Case #1: Working with MapReduce, Pig, Hive & Flume
Problem Statement : Fetch structured & unstructured data sets from various sources like Social Media Sites, Web Server & structured source like MySQL, Oracle & others
and dump it into HDFS and then analyze the same datasets using PIG,HQL queries & MapReduce technologies to gain proficiency in Hadoop related stack & its ecosystem tools.
Data Analysis Steps in :
1. Dump XML & JSON datasets into HDFS.
2. Convert semi-structured data formats(JSON & XML) into structured format using Pig,Hive & MapReduce.
3. Push the data set into PIG & Hive environment for further analysis.
4. Writing Hive queries to push the output into relational database(RDBMS) using Sqoop.
5. Renders the result in Box Plot, Bar Graph & others using R & Python integration with Hadoop.
Case #2: Analyze Stock Market Data
Data : Data set contains stock information such as daily quotes ,Stock highest price, Stock opening price on New York Stock Exchange.
Problem Statement: Calculate Co-variance for stock data to solve storage & processing problems related to huge volume of data.
a)Positive Covariance, If investment instruments or stocks tend to be up or down during the same time periods, they have positive covariance.
b)Negative Co-variance, If return move inversely,If investment tends to be up while other is down, this shows Negative Co-variance.
Case #3: Hive, Pig & MapReduce with New York City Uber TripsProblem Statement: What was the busiest dispatch base by trips for a particular day on entire month?What day had the most active vehicles.What day had the most trips sorted by most to fewest.Dispatching_Base_Number is the NYC taxi & Limousine company code of that base that dispatched the UBER.active_vehicles shows the number of active UBER vehicles for a particular date & company(base). Trips is the number of trips for a particular base & date.
Case #4: Analyze Tourism Data
1. Top 20 destinations tourist frequently travel to: Based on given data we can find the most popular destinations where people travel frequently, based on the specific initial number of trips booked for a particular destination
2. Top 20 high air-revenue destinations, i.e the 20 cities that generate high airline revenues for travel, so that the discount offers can be given to attract more bookings for these destinations.
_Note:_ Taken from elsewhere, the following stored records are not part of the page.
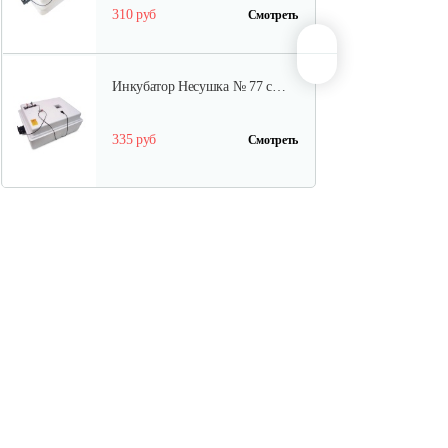
310 руб
Смотреть
Инкубатор Несушка № 77 с…
335 руб
Смотреть
Инкубатор цифровой Блиц 72Ц
1 140 руб
Смотреть
Инкубатор Несушка №64вг,
104…
399 руб
Смотреть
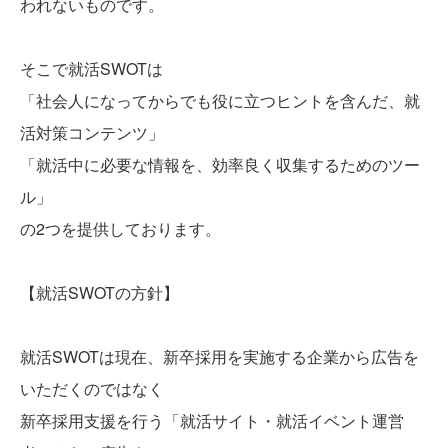
われないものです。
そこで就活SWOTは
「社会人になってからでも役に立つヒントを含んだ、就
活対策コンテンツ」
「就活中に必要な情報を、効率良く収集するためのツー
ル」
の2つを提供しております。
【就活SWOTの方針】
就活SWOTは現在、新卒採用を実施する企業から広告を
いただくのではなく
新卒採用支援を行う「就活サイト・就活イベント運営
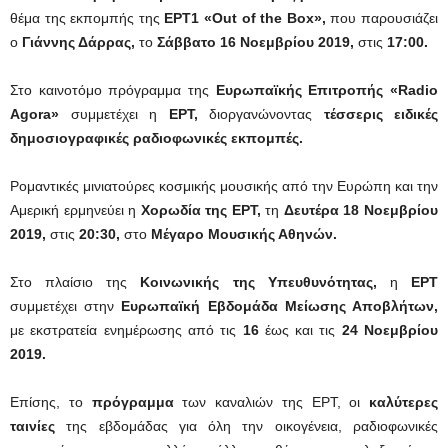
θέμα της εκπομπής της
ΕΡΤ1 «
Out
of
the
Box
»,
που παρουσιάζει
ο
Γιάννης Δάρρας,
το
Σάββατο 16 Νοεμβρίου 2019,
στις
17:00.
Στο καινοτόμο πρόγραμμα της
Ευρωπαϊκής Επιτροπής
«
Radio
Agora
»
συμμετέχει η
ΕΡΤ,
διοργανώνοντας
τέσσερις ειδικές
δημοσιογραφικές ραδιοφωνικές εκπομπές.
Ρομαντικές μινιατούρες κοσμικής μουσικής από την Ευρώπη και την
Αμερική ερμηνεύει η
Χορωδία της ΕΡΤ,
τη
Δευτέρα 18 Νοεμβρίου
2019,
στις
20:30,
στο
Μέγαρο Μουσικής Αθηνών.
Στο πλαίσιο της
Κοινωνικής της Υπευθυνότητας
,
η
ΕΡΤ
συμμετέχει στην
Ευρωπαϊκή Εβδομάδα Μείωσης Αποβλήτων
,
με εκστρατεία ενημέρωσης από τις
16
έως και τις
24 Νοεμβρίου
2019.
Επίσης, το
πρόγραμμα
των καναλιών της ΕΡΤ, οι
καλύτερες
ταινίες
της εβδομάδας για όλη την οικογένεια, ραδιοφωνικές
3. Top 20 locations from where most of the trips start based on booked trip count.
Case #5: Airport Flight Data Analysis
1. List of Delayed flights.
2. Find flights with zero stop.
3. List of Active Airlines all countries.
4. Source & Destination details of flights.
5. Reason why flight get delayed.
6. Time in different formats.
Case #6: Analyze Movie Ratings
Problem Statement: Analyze the movie ratings by different users to:
1. Get the user who has rated the most number of movies
2. Get the user who has rated the least number of movies
3. Get the count of total number of movies rated by user belonging to a specific occupation
4. Get the number of underage users
Case #7: Analyze Social Media Channels :
Data: DataSet Columns : VideoId, Uploader, Internal Day of establishment of You tube & the date of uploading of the video,Category,Length,Rating, Number of comments.
Problem Statement: Top 5 categories with maximum number of videos uploaded.
Problem Statement: Identify the top 5 categories in which the most number of videos are uploaded, the top 10 rated videos, and the top 10 most viewed videos.